Derden die te goeder trouw rechten op het terug te geven goed hebben verkregen, kunnen onder omstandigheden bescherming ontlenen aan art. 51 lid 2 Fw. Deze eigen bepaling van derdenbescherming binnen de regeling van de faillissementspauliana is een lex specialis van art. 3:86, 3:88, 3:238 en 3:239 lid 4 BW.5 De bescherming die art. 51 lid 2 Fw biedt wijkt op bepaalde punten af van deze algemene regels met betrekking tot derdenbescherming (§ 6.2). Dit is onder meer het gevolg van het feit dat art. 51 lid 2 Fw een 'generieke' beschermingsbepaling is, waarbinnen niet relevant is wat voor een soort goed van de beschikkingsonbevoegde is verkregen. De vraag is wat het verschil in bescherming (thans nog) rechtvaardigt. Wat zijn de redenen voor de wetgever geweest om binnen de regeling van de faillissementspauliana een eigen regime van derdenbescherming op te nemen en deze te handhaven (§ 6.3)?
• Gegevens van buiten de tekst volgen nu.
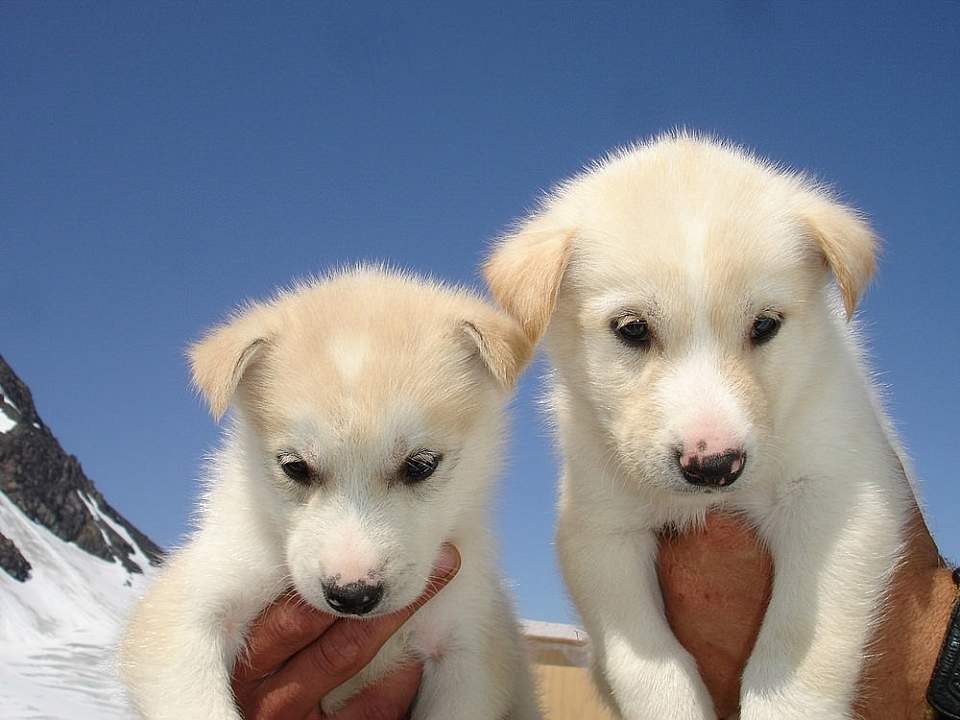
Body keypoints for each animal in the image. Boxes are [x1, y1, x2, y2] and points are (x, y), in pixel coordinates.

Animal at [488, 135, 916, 720]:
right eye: (632, 329)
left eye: (765, 325)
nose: (714, 465)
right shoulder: (600, 532)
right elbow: (651, 669)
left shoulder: (842, 502)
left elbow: (793, 654)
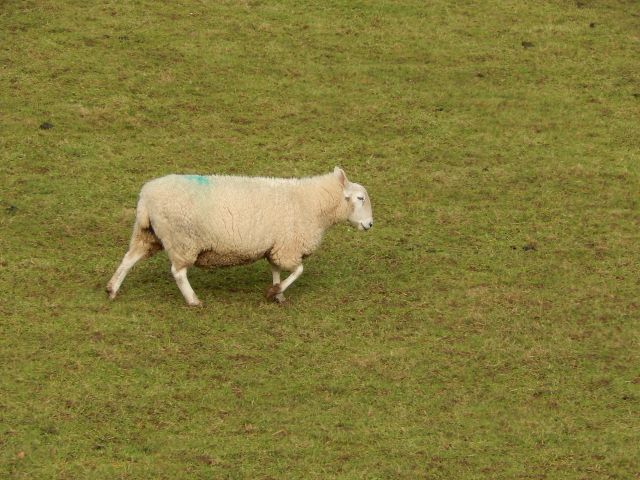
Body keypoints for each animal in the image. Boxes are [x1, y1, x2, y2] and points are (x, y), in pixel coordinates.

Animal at [106, 167, 373, 305]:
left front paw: (278, 293)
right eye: (360, 198)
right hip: (183, 239)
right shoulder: (288, 246)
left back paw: (112, 289)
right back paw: (193, 300)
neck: (312, 203)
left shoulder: (276, 246)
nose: (370, 224)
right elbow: (298, 270)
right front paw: (275, 292)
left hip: (148, 234)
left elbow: (276, 270)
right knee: (178, 272)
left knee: (129, 259)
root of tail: (145, 197)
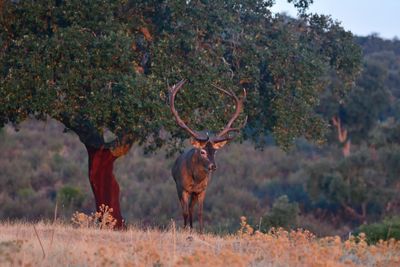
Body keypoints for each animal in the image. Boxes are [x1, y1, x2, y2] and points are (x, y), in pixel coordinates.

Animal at [168, 79, 245, 232]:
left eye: (215, 151)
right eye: (202, 152)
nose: (213, 166)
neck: (195, 180)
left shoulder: (202, 190)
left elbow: (200, 212)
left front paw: (201, 231)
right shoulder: (182, 187)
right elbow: (184, 212)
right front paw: (184, 230)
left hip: (194, 193)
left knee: (191, 209)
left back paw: (192, 228)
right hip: (179, 187)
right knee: (186, 210)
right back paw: (187, 227)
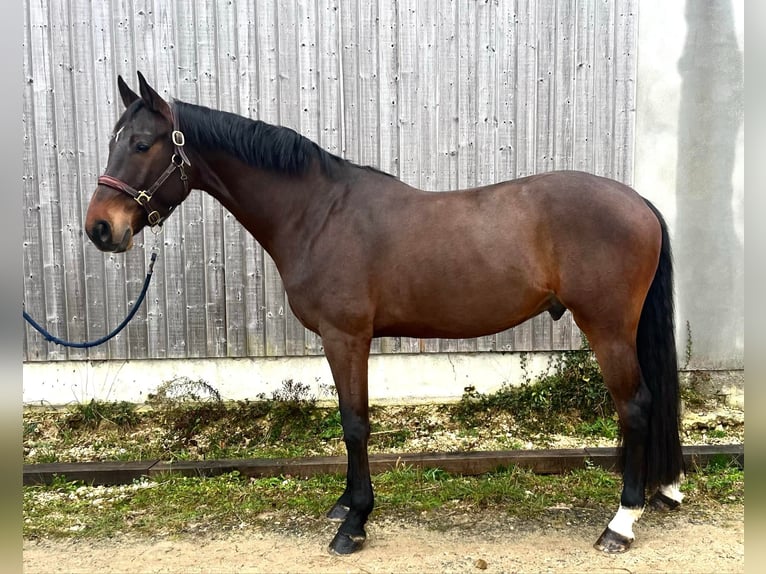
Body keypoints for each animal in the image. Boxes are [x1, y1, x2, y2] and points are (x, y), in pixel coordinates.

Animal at [85, 72, 684, 555]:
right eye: (111, 139)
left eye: (141, 144)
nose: (100, 228)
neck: (318, 213)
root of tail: (638, 201)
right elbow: (349, 419)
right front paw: (345, 503)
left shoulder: (346, 336)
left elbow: (354, 423)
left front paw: (354, 524)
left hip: (607, 328)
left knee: (635, 406)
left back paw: (621, 523)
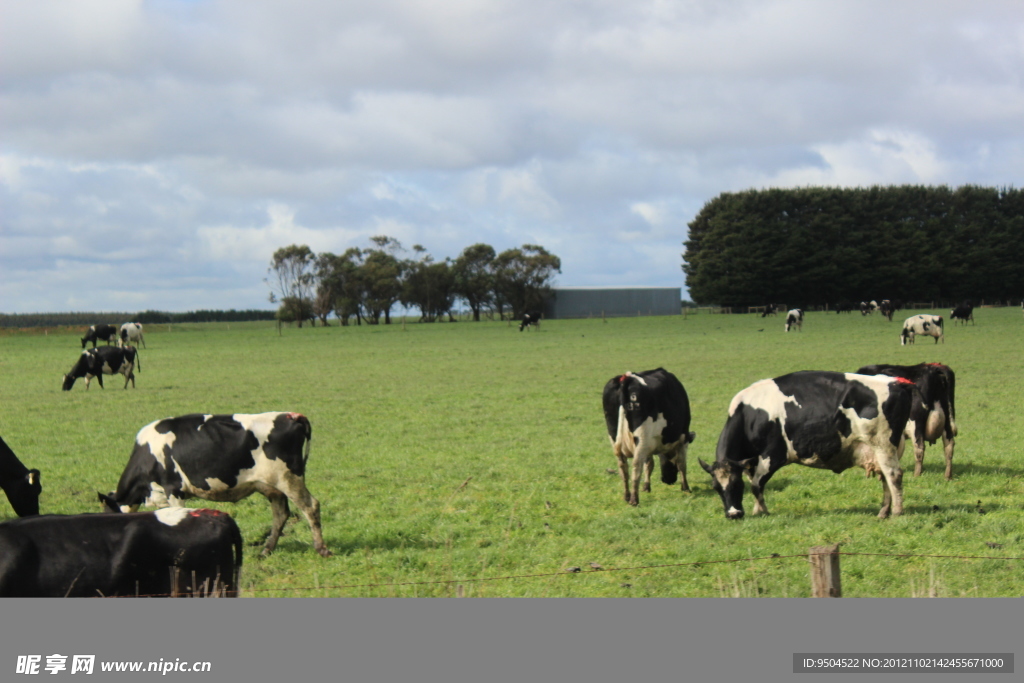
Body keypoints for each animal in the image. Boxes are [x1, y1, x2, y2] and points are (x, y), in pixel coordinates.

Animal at [101, 411, 329, 557]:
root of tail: (293, 416)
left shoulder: (173, 489)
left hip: (289, 478)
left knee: (310, 506)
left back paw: (321, 549)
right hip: (272, 486)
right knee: (281, 514)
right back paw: (266, 550)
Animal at [598, 368, 696, 507]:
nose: (668, 480)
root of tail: (627, 377)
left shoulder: (649, 443)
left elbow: (649, 464)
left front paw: (646, 487)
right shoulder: (683, 439)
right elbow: (682, 464)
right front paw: (686, 488)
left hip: (615, 436)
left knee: (623, 468)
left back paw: (627, 496)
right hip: (641, 437)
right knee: (636, 465)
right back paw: (634, 499)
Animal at [700, 370, 917, 520]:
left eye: (736, 484)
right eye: (715, 487)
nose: (734, 514)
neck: (748, 415)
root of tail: (896, 383)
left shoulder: (773, 455)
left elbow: (756, 485)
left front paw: (763, 511)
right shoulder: (750, 461)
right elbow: (754, 483)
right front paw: (757, 510)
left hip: (882, 444)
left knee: (893, 475)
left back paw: (897, 512)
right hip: (883, 448)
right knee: (886, 478)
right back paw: (883, 511)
Gaan de argumenten van de wetgever niet (meer) op en ontbreekt ook een andere rechtvaardiging, dan moet art. 51 lid 2 Fw worden geschrapt. De bescherming tegen beschikkingsonbevoegdheid die het gevolg is van een geslaagd beroep op art. 42 e.v. Fw kan dan worden overgelaten aan de in Boek 3 van het Burgerlijk Wetboek opgenomen beschermingsbepalingen.